On Tue, Mar 26, 2013 at 03:19:25PM +0100, Frederic Weisbecker wrote:
> I starred at that code for quite some time already and I can't come up
> with a better solution.
> 
> Of course 128 bits ops are very expensive, so to help you evaluating
> the situation, this is going to happen on every call to
> task_cputime_adjusted() and thread_group_adjusted(), namely:
> 
> * Some proc files read
> * sys_times()
> * thread group exit

I need to think if we can get rid of thread_group_cputime_adjusted()
at exit(), perhaps this is possible without causing problems.

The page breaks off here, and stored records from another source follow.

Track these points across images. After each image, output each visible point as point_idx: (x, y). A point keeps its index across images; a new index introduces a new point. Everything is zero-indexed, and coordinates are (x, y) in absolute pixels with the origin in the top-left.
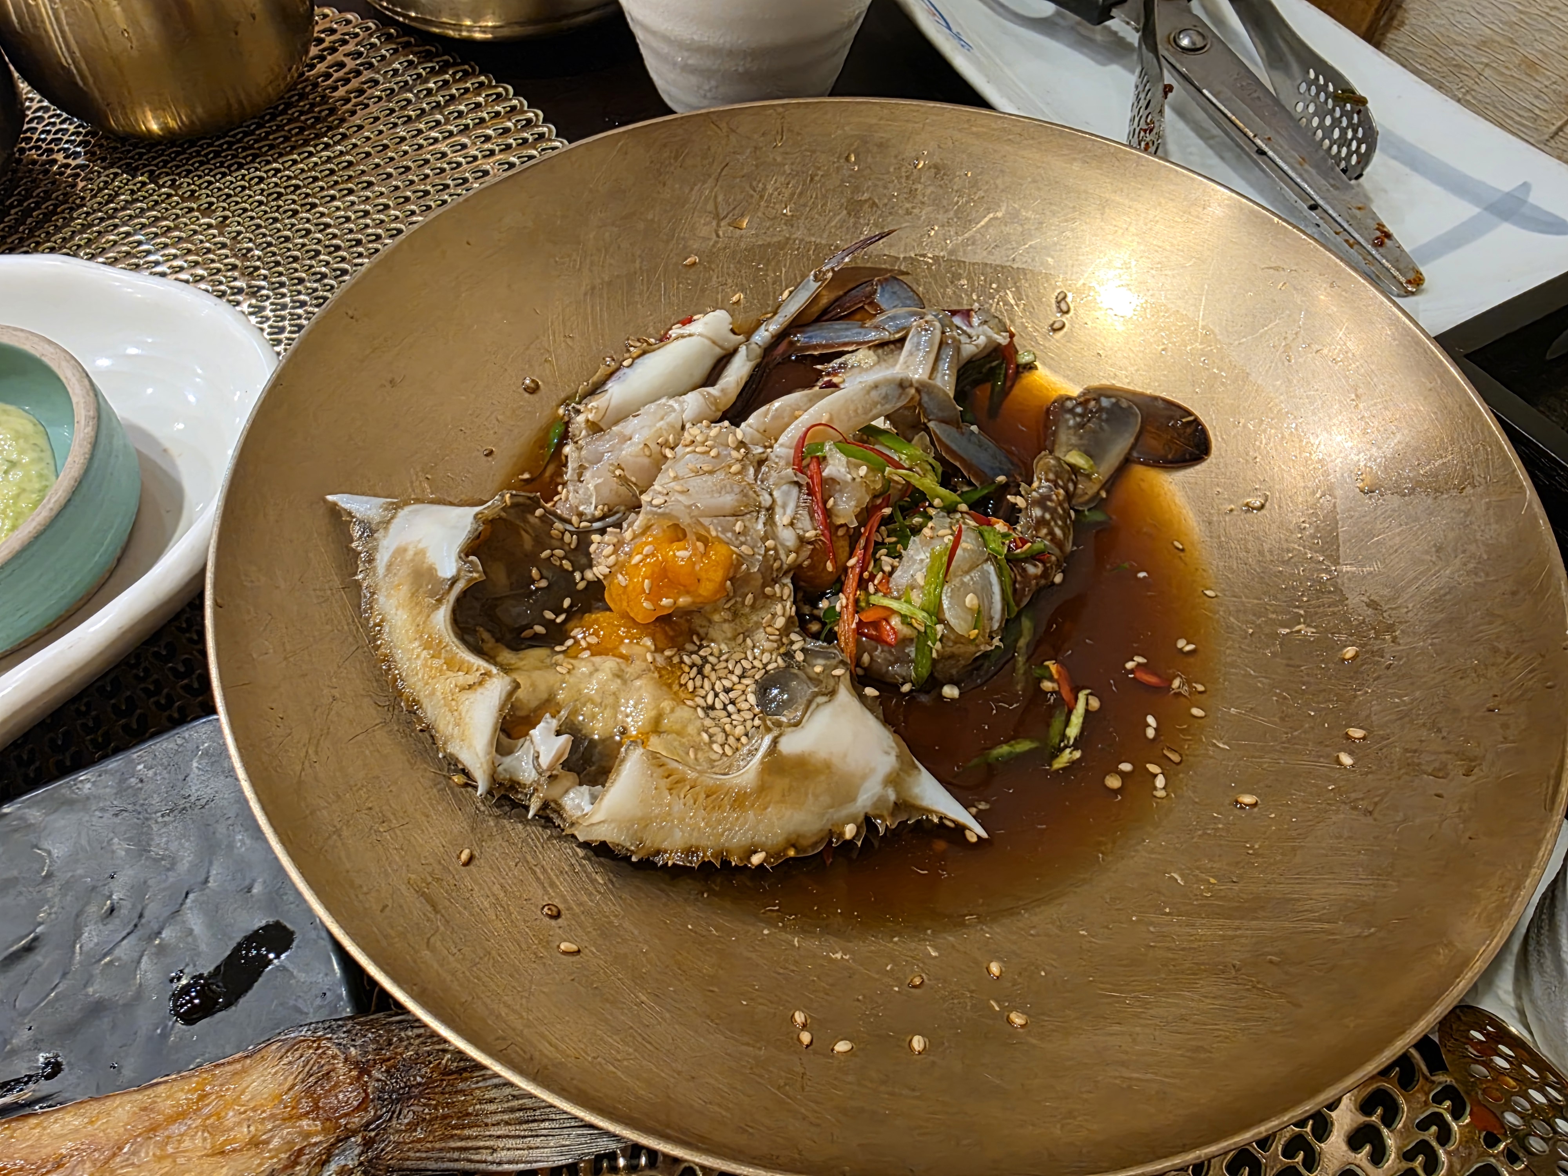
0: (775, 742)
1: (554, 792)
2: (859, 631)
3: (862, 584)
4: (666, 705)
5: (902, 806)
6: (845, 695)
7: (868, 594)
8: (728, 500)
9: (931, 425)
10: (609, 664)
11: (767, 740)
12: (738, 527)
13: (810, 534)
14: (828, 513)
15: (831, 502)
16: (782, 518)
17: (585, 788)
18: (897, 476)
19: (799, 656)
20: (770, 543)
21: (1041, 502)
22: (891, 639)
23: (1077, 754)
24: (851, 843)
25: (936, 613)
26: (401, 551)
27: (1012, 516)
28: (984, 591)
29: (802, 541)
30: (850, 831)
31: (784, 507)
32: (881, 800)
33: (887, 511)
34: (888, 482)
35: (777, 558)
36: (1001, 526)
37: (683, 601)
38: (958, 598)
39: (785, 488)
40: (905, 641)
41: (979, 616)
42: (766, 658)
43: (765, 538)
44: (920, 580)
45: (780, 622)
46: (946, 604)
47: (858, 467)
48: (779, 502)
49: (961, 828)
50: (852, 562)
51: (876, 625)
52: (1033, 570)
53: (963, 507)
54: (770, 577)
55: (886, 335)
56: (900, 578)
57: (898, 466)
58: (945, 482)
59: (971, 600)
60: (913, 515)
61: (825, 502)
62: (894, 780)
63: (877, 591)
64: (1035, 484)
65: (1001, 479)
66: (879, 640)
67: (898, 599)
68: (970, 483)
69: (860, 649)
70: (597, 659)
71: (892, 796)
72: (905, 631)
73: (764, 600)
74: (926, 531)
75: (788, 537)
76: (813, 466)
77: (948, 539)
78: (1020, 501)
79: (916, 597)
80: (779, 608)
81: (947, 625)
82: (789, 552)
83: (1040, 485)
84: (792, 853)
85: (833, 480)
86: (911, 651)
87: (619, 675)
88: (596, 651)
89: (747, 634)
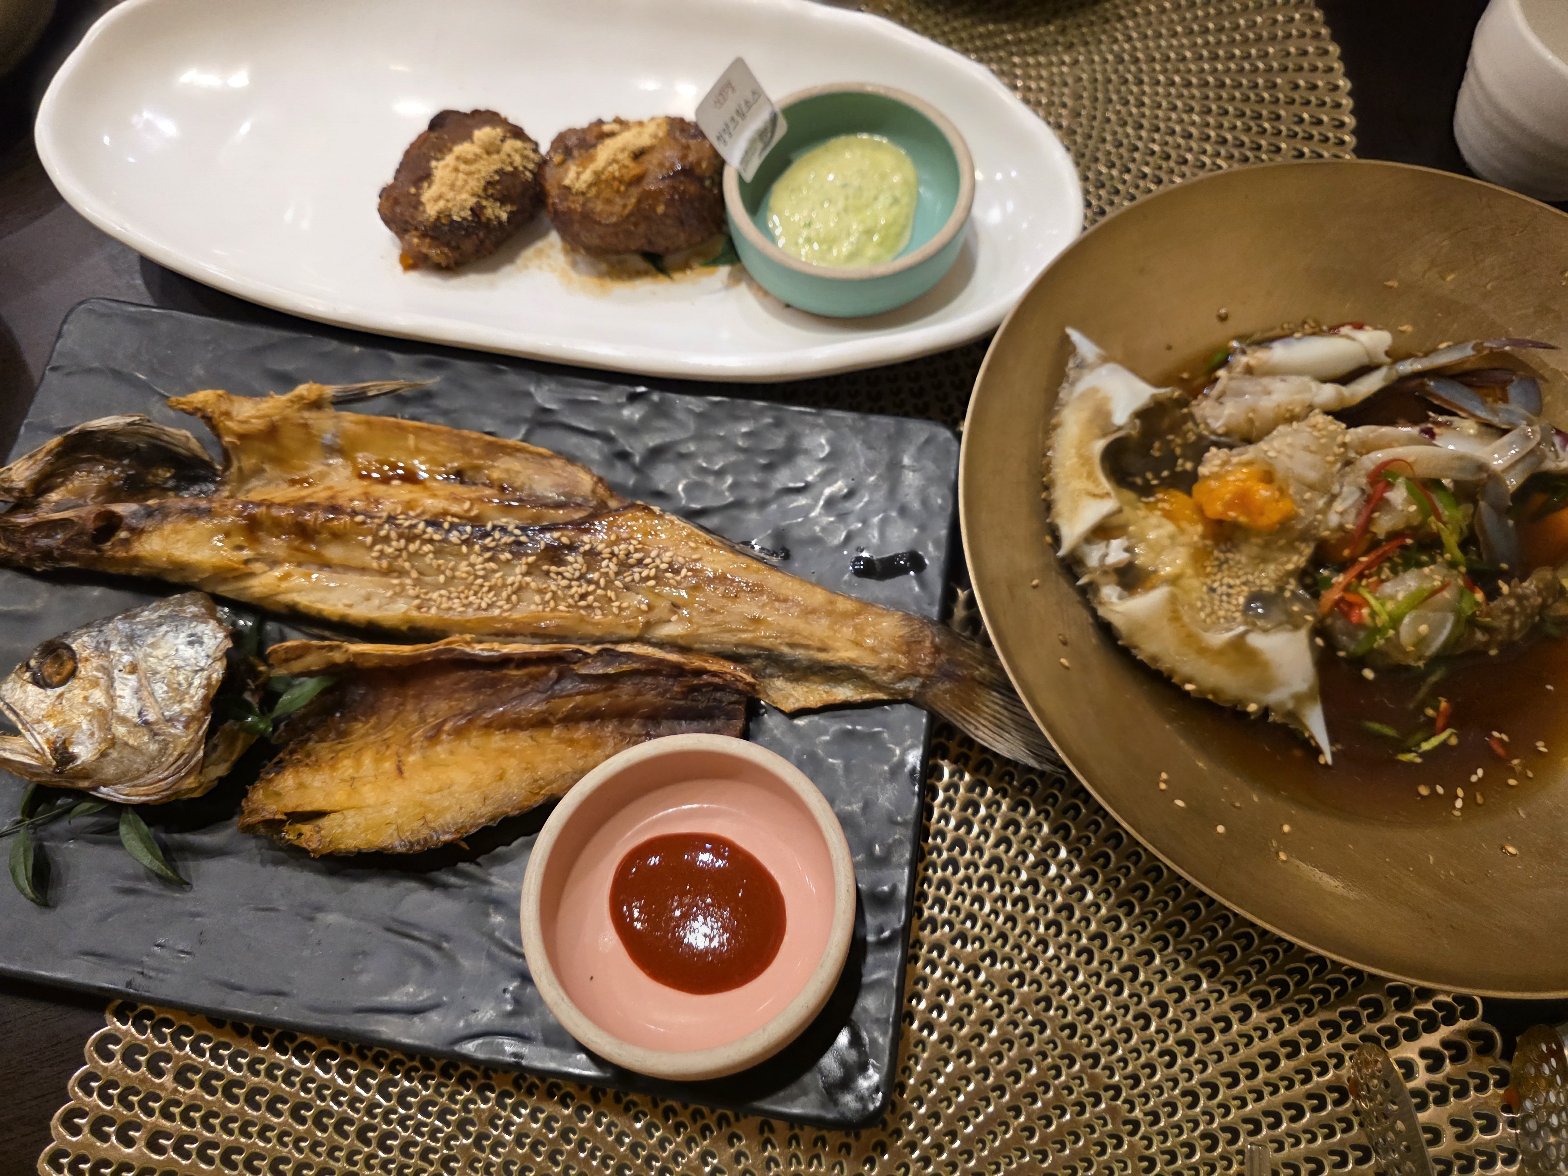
0: (1246, 633)
1: (1101, 580)
2: (1337, 603)
3: (1361, 576)
4: (1189, 571)
5: (1293, 715)
6: (1302, 635)
7: (1359, 585)
8: (1312, 476)
9: (1482, 504)
10: (1169, 528)
11: (1242, 629)
12: (1308, 495)
13: (1349, 526)
14: (1370, 521)
15: (1376, 515)
16: (1338, 506)
17: (1118, 589)
18: (1434, 524)
19: (1287, 594)
20: (1319, 517)
21: (1521, 599)
22: (1354, 619)
23: (1419, 760)
24: (1248, 714)
25: (1395, 621)
26: (1094, 390)
27: (1492, 594)
28: (1435, 629)
29: (1341, 527)
30: (1252, 707)
31: (1344, 500)
32: (1281, 704)
33: (1409, 541)
34: (1424, 524)
35: (1316, 528)
36: (1479, 596)
37: (1242, 519)
38: (1416, 623)
39: (1354, 489)
40: (1361, 626)
41: (1422, 641)
42: (1266, 582)
43: (1319, 512)
44: (1400, 596)
45: (1290, 567)
46: (1406, 620)
47: (1411, 504)
48: (1344, 495)
49: (1318, 751)
50: (1364, 559)
51: (1351, 605)
52: (1480, 636)
53: (1463, 569)
54: (1304, 536)
55: (1496, 421)
56: (1388, 588)
57: (1439, 517)
58: (1463, 545)
59: (1423, 628)
60: (1425, 553)
61: (1373, 511)
62: (1299, 699)
63: (1367, 586)
64: (1525, 584)
65: (1504, 566)
66: (1346, 615)
67: (1377, 599)
68: (1480, 555)
69: (1331, 613)
70: (1164, 521)
71: (1290, 705)
72: (1368, 620)
73: (1291, 548)
74: (1426, 570)
75: (1334, 519)
76: (1381, 485)
77: (1437, 583)
78: (1505, 589)
79: (1390, 606)
80: (1295, 558)
81: (1397, 633)
82: (1327, 529)
83: (1529, 586)
84: (1210, 697)
85: (1387, 502)
86: (1362, 635)
87: (1172, 537)
88: (1168, 515)
89: (1265, 560)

Div128 is optimized if higher 64-bits are zeros. 128 bit multiplication
can be avoided if we are sure that 64bit mul will not overflow, for
example:

if (ffs(stime) + ffs(rtime) < 64)
	scale_64()
else
	scale_128()

Basically 99.9% of processes will go scale_64() path. Fix is only
needed for processes that utilize lot of CPU time for long period,
hence have big stime and rtime values, what is not common.

I'm thinking also about remove cputime scaling. Obviously this would
be the best regarding performance. I think we could avoid multiplication
in kernel, this can be done in user-space if we export rtime to it.
So top could be modified to do cputime scaling by itself. In that way
we will avoid this top hiding "exploit", but also precision of times(2)
syscall values will get worse (I think there are lot of programs that
use this call and they might expect stime/utime are precise).